Цель задания:
Ответьте на вопросы по тексту о Риде в Мексике, который приведен ниже:
1. Со сколькими американцами, уволенными из армии по приказу Вильи, Рид разговорился на площади в Хименесе?
2. В каком городе Рид познакомился с Маком?
3. Как называется рассказ, который Рид написал в ту же ночь?

Текст для чтения:
________
Биографы Рида не раз задавались вопросом, почему в своей немаленькой книге о Мексике он ничего не рассказывает о Сапате. Ответ следует искать в журналистской добросовестности Рида: только потому, что он не знал Сапату лично и имел о нем, как это явствует из письма к Хови, лишь «отрывочными сведения».
Об этом можно только пожалеть…
Рид много пережил в Мексике, видел много крови, страданий, несправедливости. Но ничто не произвело на него столь тягостного впечатления, как встречи с соотечественниками.
В Хименесе на площади он разговорился с пятью невероятно оборванными американцами, только что по приказу Вильи уволенными из армии. Лишь одному из них было лет тридцать. Остальным – от шестнадцати до двадцати. Юноши обрадовались земляку и на чем свет стоит принялись наперебой крыть «проклятых мексикашек».
Одного из них на родине обвиняли в нескольких убийствах, второй бежал из исправительной колонии в Висконсине.
– А что вы, ребята, делаете здесь? – спросил Джек.
– Мы солдаты наживы, – хором ответили собеседники.
Риду не о чем было говорить с ними – «расчетливыми, холодными людьми, лишними в этой стране страстей, презиравшими то дело, за которое сражались, издевавшимися над веселым характером неукротимых мексиканцев».
С Маком Рид познакомился в Чиуауа. Это был, что называется, американец до мозга костей – огромный детина, больше шести футов роста, полный сил и задора молодости.
– Мексиканцы – грязные свиньи без гордости, их женщины – потаскухи, – с этих слов он начал делиться с Ридом своими впечатлениями от Мексики, когда они сидели за столиком в китайском ресторанчике Чи Ли.
– Наша женщина – идеал чистоты, и мы должны сохранить ее такой. Хотел бы я услышать хоть одно дурное слово об американской женщине.
После третьего коктейля Мак начал рассказывать о своем прошлом. Самым ярким его воспоминанием была охота на негров.
– Я сидел в своем домике и писал письмо сестре. Ночь была душная. И вдруг я услышал, как лают собаки-ищейки. Не знаю, приходилось ли вам слышать лай ищеек, когда они в темноте гонятся за человеком. Волосы дыбом встают. Потом кто-то перескочил изгородь под самым моим окном. Вы знаете, как дышит лошадь, когда ей на шею накинут аркан? Вот так и он дышал.
Я выскочил из дому. Меня окликнули: «Куда он побежал?» Их было человек двенадцать. Я показал и сам побежал вместе с ними. Я так и не узнал, в чем провинился черномазый. Да и они вряд ли знали. Нам было все равно.
Мак облизал губы и отхлебнул из стакана.
– Конечно, – закончил он, – когда мы подбежали к черномазому, собаки успели его растерзать на куски.
– А письмо к сестре вы кончили? – спросил Рид.
– Само собой! – кратко ответил Мак. – Я бы не хотел навсегда поселиться в Мексике, – сказал он на прощанье. – Люди здесь какие-то бессердечные. А я люблю людей открытых, добрых, как американцы.
Рассказ «Мак-американец», написанный Ридом в ту же ночь, входит во все сборники его произведений. В комментариях он не нуждается.
________
Исходные материалы:
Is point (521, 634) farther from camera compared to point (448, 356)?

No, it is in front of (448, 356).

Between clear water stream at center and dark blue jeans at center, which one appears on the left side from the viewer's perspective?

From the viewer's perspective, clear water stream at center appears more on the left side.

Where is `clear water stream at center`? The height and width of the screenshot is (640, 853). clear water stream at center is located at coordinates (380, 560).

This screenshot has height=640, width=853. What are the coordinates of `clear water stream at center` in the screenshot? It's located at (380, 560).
________
Ожидаемый ответ:
1. Рид разговорился с пятью американцами.
2. Рид познакомился с Маком в Чиуауа.
3. Рассказ называется «Мак-американец».